Entrelíneas de las líneas mencionadas se constata a su vez un déficit de pedagogía social respecto a leyes que suponen importantes cambios culturales, así como recorridos a medias en cuanto a memoria histórica o laicidad del Estado. Cabe decir que entre las primeras la mencionada ley de matrimonio homosexual es representativa de cambio legislativo de notable impacto sociocultural, en tanto que afecta a cuestiones que fluyen por hondos registros culturales de nuestra sociedad. De ahí que, junto al énfasis en el valor emancipatorio de una ley que contribuye a ampliar sensiblemente los derechos civiles de los individuos, aparezca la consideración de que su entrada en vigor quizá debiera haber ido acompañada de explicaciones más abundantes sobre la razón de ser de la misma dirigidas en especial a los sectores sociales más reticentes a una modificación legal de indudable calado.
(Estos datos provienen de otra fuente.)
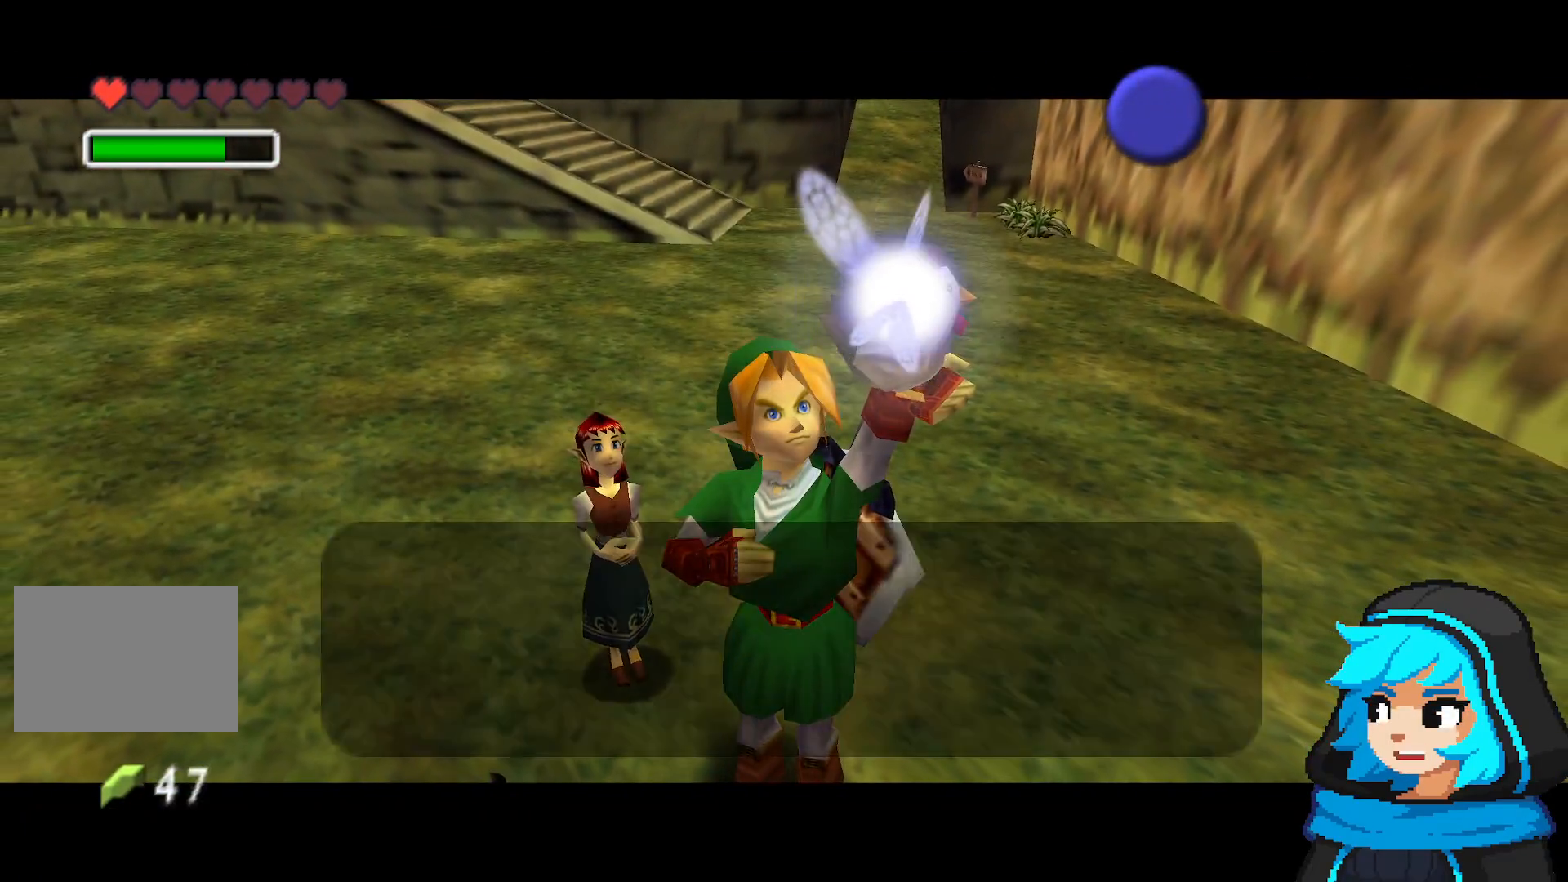
{"dt_ms": 500, "buttons": ["A"], "left_stick": "center", "events": [[167, "A", "down"], [317, "A", "up"], [433, "A", "down"]]}
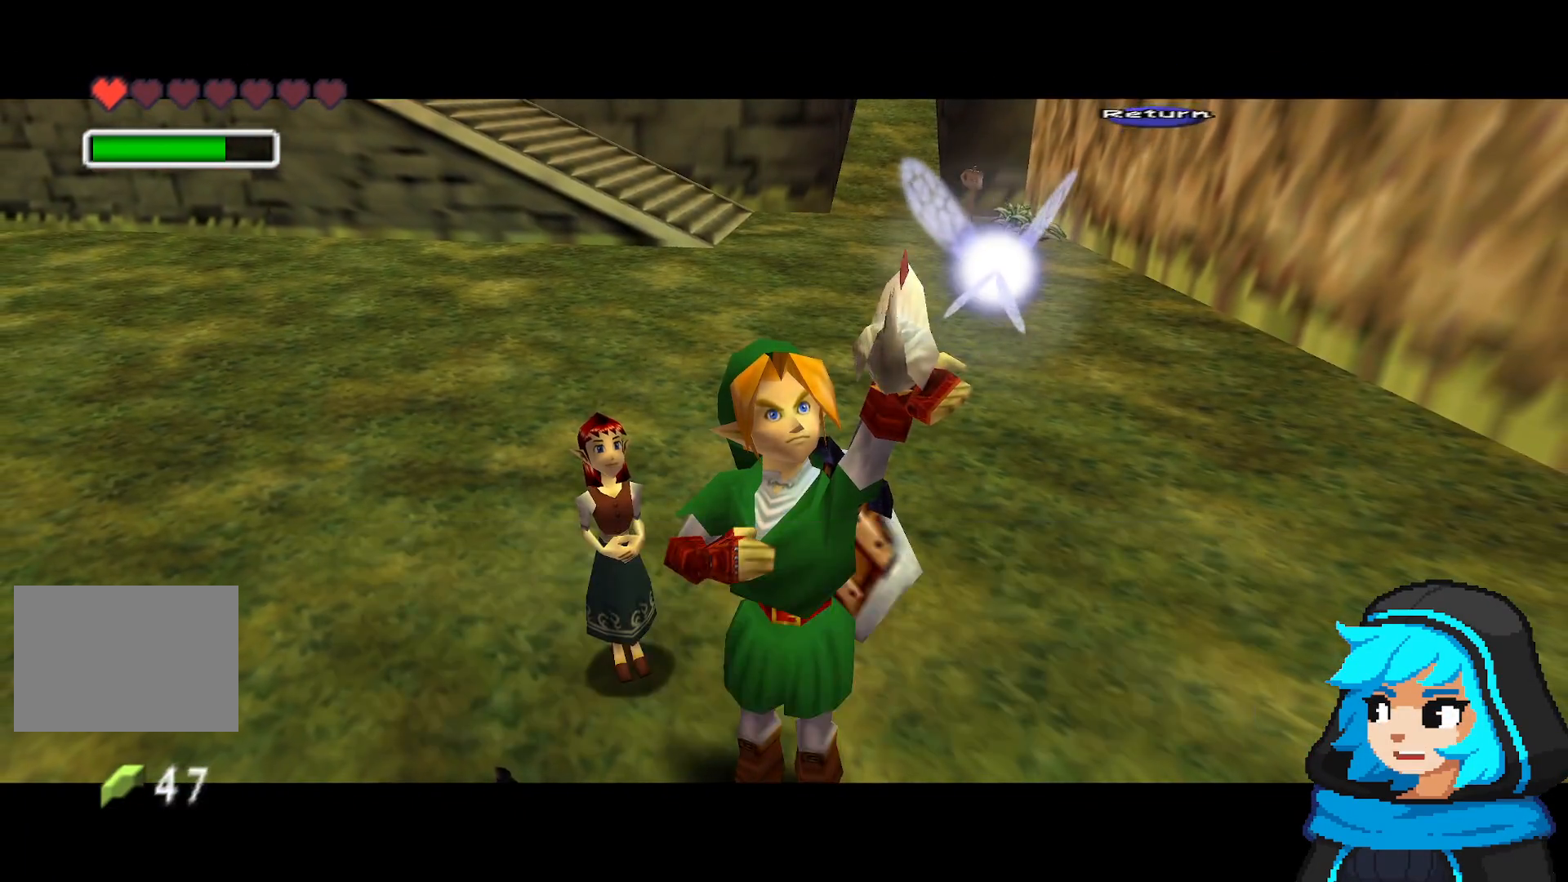
{"dt_ms": 500, "buttons": [], "left_stick": "up", "events": [[67, "A", "up"], [267, "left_stick", "up"], [433, "left_stick", "center"], [483, "left_stick", "up"]]}
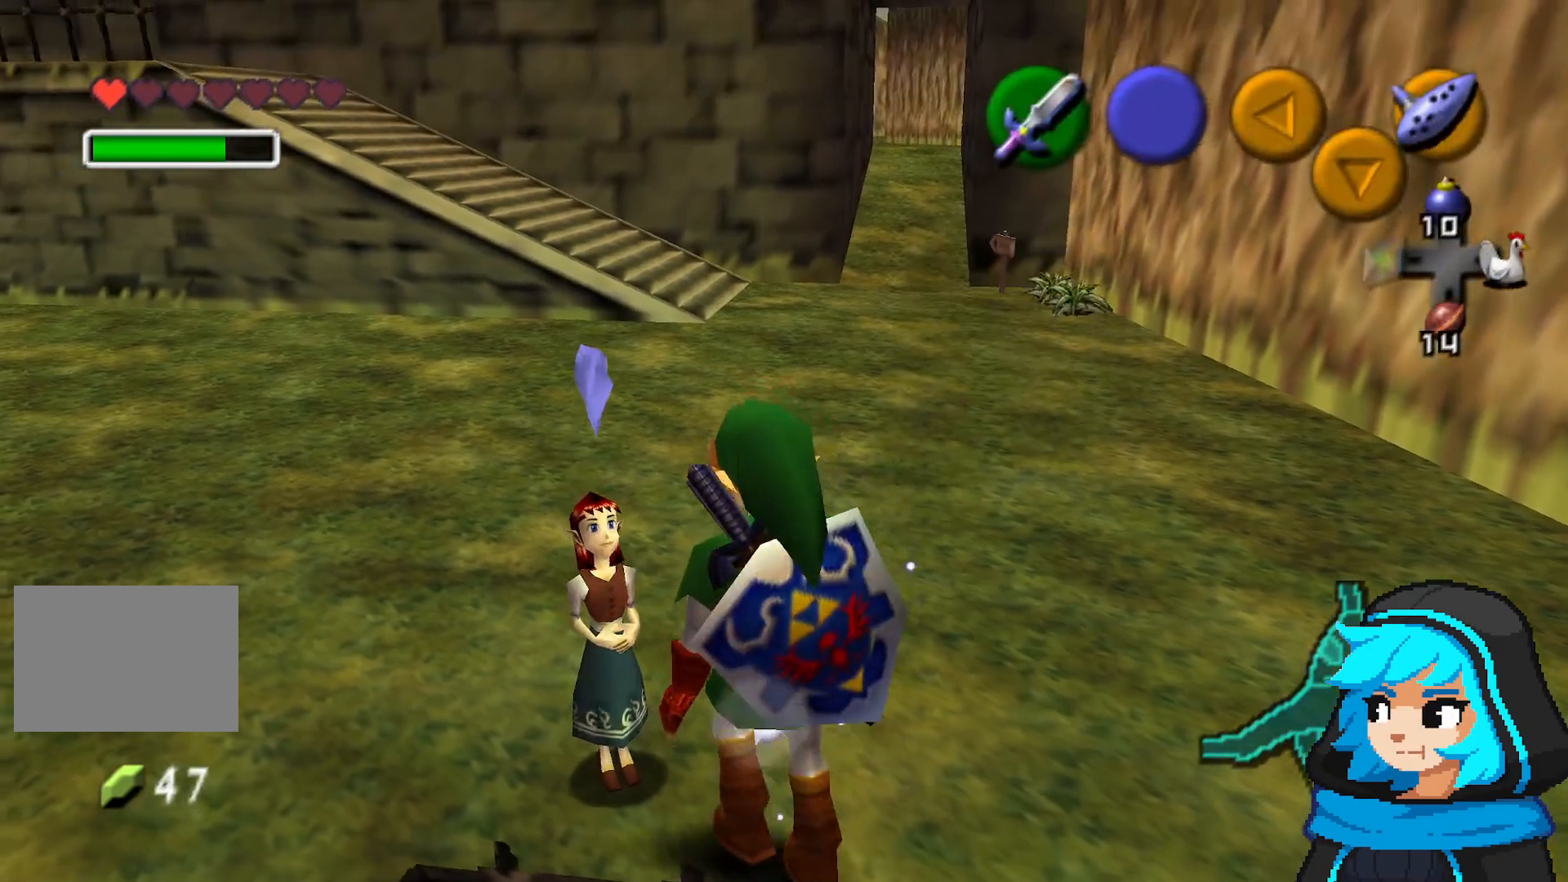
{"dt_ms": 500, "buttons": [], "left_stick": "up-left", "events": [[300, "left_stick", "up-left"]]}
Por otro lado, la legislación contra la violencia de género, muy avanzada en cuanto a protección de los derechos de la mujer y a medidas sociales para que dicha protección sea eficaz, presenta la dificultad generada por las mismas expectativas que la ley suscitó, olvidando a veces que la ley penaliza de inmediato conductas criminales de los individuos, pero que sólo en el largo plazo puede mostrar toda su eficacia en cuanto a modificar comportamientos personales. El sacar de la íntima privacidad hechos susceptibles de ser calificados como delictivos es de indudable valor, pero el recorrido es más largo para cambiar los patrones machistas de una cultura secularmente patriarcal –caldo de cultivo de la llamada violencia de género-, y si eso no se tiene en cuenta las frustraciones por lo que no se consigue pueden ser un factor de bloqueo en los procesos sociales.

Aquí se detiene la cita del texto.